**TASK STATEMENT**
The data below should be restated word for word, with every picture omitted.

**Saved entries**
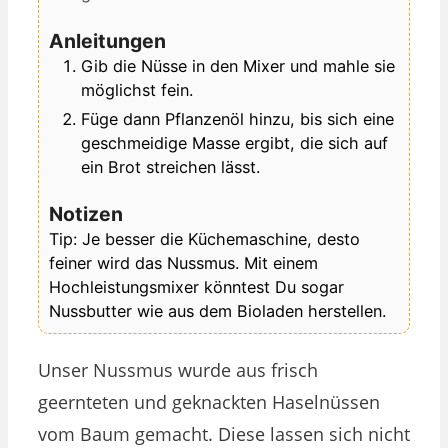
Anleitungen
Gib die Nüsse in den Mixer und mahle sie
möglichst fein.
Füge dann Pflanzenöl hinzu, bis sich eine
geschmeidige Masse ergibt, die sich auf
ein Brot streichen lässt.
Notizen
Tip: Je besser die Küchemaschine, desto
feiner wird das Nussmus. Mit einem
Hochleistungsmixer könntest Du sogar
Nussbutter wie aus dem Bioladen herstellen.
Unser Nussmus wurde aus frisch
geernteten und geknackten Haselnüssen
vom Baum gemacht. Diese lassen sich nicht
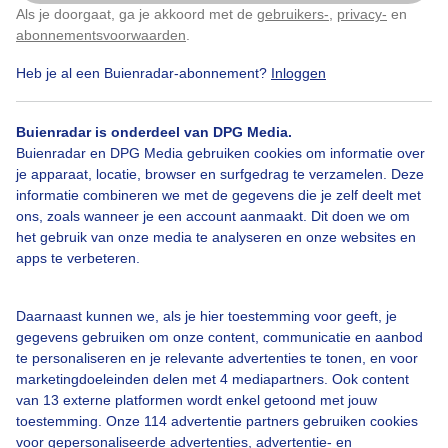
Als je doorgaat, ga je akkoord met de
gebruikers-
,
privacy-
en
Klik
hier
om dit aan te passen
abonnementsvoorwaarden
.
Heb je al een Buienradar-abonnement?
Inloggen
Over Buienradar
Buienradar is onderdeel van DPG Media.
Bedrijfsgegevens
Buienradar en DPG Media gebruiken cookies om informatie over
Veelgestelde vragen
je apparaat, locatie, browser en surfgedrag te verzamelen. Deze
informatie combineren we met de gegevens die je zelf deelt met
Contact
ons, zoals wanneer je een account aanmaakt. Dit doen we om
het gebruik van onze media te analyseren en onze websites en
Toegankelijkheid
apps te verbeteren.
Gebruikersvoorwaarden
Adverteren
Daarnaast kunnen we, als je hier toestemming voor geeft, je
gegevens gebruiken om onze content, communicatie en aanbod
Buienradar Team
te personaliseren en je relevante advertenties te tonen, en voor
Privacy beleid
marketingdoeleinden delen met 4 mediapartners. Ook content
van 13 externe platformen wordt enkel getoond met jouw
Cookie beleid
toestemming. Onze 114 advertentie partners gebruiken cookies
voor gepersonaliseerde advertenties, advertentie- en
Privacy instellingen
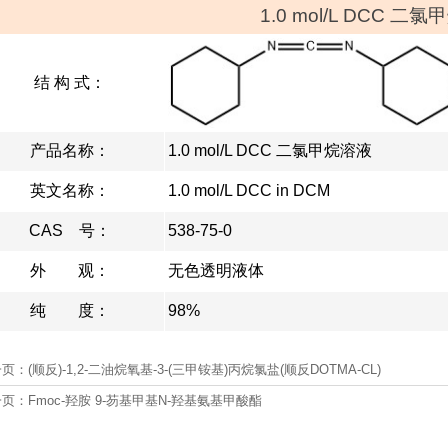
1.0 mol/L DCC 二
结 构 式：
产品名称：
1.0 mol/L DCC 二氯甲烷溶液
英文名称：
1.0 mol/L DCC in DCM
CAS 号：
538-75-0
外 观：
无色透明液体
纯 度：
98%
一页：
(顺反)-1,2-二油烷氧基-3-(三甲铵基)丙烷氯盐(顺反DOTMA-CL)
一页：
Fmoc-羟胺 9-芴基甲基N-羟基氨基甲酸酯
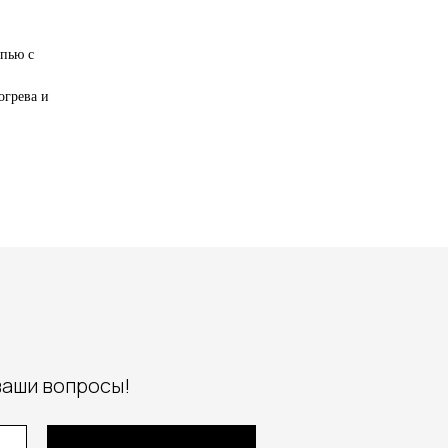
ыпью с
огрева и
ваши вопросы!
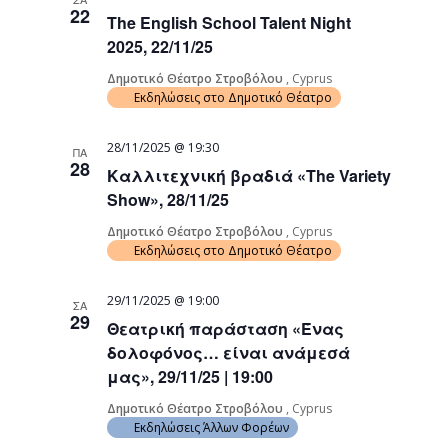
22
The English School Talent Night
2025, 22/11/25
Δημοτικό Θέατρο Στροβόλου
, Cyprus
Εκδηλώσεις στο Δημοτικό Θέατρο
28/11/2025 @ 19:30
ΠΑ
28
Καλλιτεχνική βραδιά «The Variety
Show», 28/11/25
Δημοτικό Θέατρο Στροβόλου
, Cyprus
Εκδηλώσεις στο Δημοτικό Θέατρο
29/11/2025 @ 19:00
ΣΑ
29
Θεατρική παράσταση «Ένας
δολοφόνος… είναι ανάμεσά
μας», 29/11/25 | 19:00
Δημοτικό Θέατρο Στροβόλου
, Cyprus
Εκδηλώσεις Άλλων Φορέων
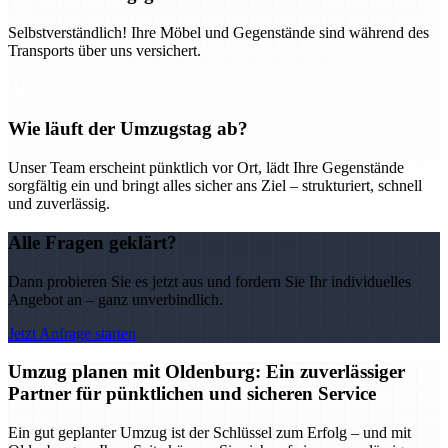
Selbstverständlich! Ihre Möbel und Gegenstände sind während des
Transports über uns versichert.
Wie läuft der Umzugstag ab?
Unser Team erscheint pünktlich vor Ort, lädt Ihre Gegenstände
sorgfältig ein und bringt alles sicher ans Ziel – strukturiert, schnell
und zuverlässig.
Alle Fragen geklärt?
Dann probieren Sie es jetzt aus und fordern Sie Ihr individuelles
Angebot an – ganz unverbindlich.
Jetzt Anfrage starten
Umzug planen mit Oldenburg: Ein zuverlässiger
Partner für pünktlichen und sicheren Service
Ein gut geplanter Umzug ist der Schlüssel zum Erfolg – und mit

**WRITTEN RESPONSE**
Anleitungen
Gib die Nüsse in den Mixer und mahle sie
möglichst fein.
Füge dann Pflanzenöl hinzu, bis sich eine
geschmeidige Masse ergibt, die sich auf
ein Brot streichen lässt.
Notizen
Tip: Je besser die Küchemaschine, desto
feiner wird das Nussmus. Mit einem
Hochleistungsmixer könntest Du sogar
Nussbutter wie aus dem Bioladen herstellen.
Unser Nussmus wurde aus frisch
geernteten und geknackten Haselnüssen
vom Baum gemacht. Diese lassen sich nicht
Als je doorgaat, ga je akkoord met de
gebruikers-
,
privacy-
en
Klik
hier
om dit aan te passen
abonnementsvoorwaarden
.
Heb je al een Buienradar-abonnement?
Inloggen
Over Buienradar
Buienradar is onderdeel van DPG Media.
Bedrijfsgegevens
Buienradar en DPG Media gebruiken cookies om informatie over
Veelgestelde vragen
je apparaat, locatie, browser en surfgedrag te verzamelen. Deze
informatie combineren we met de gegevens die je zelf deelt met
Contact
ons, zoals wanneer je een account aanmaakt. Dit doen we om
het gebruik van onze media te analyseren en onze websites en
Toegankelijkheid
apps te verbeteren.
Gebruikersvoorwaarden
Adverteren
Daarnaast kunnen we, als je hier toestemming voor geeft, je
gegevens gebruiken om onze content, communicatie en aanbod
Buienradar Team
te personaliseren en je relevante advertenties te tonen, en voor
Privacy beleid
marketingdoeleinden delen met 4 mediapartners. Ook content
van 13 externe platformen wordt enkel getoond met jouw
Cookie beleid
toestemming. Onze 114 advertentie partners gebruiken cookies
voor gepersonaliseerde advertenties, advertentie- en
Privacy instellingen
1.0 mol/L DCC 二
结 构 式：
产品名称：
1.0 mol/L DCC 二氯甲烷溶液
英文名称：
1.0 mol/L DCC in DCM
CAS 号：
538-75-0
外 观：
无色透明液体
纯 度：
98%
一页：
(顺反)-1,2-二油烷氧基-3-(三甲铵基)丙烷氯盐(顺反DOTMA-CL)
一页：
Fmoc-羟胺 9-芴基甲基N-羟基氨基甲酸酯
ыпью с
огрева и
ваши вопросы!
22
The English School Talent Night
2025, 22/11/25
Δημοτικό Θέατρο Στροβόλου
, Cyprus
Εκδηλώσεις στο Δημοτικό Θέατρο
28/11/2025 @ 19:30
ΠΑ
28
Καλλιτεχνική βραδιά «The Variety
Show», 28/11/25
Δημοτικό Θέατρο Στροβόλου
, Cyprus
Εκδηλώσεις στο Δημοτικό Θέατρο
29/11/2025 @ 19:00
ΣΑ
29
Θεατρική παράσταση «Ένας
δολοφόνος… είναι ανάμεσά
μας», 29/11/25 | 19:00
Δημοτικό Θέατρο Στροβόλου
, Cyprus
Εκδηλώσεις Άλλων Φορέων
Selbstverständlich! Ihre Möbel und Gegenstände sind während des
Transports über uns versichert.
Wie läuft der Umzugstag ab?
Unser Team erscheint pünktlich vor Ort, lädt Ihre Gegenstände
sorgfältig ein und bringt alles sicher ans Ziel – strukturiert, schnell
und zuverlässig.
Alle Fragen geklärt?
Dann probieren Sie es jetzt aus und fordern Sie Ihr individuelles
Angebot an – ganz unverbindlich.
Jetzt Anfrage starten
Umzug planen mit Oldenburg: Ein zuverlässiger
Partner für pünktlichen und sicheren Service
Ein gut geplanter Umzug ist der Schlüssel zum Erfolg – und mit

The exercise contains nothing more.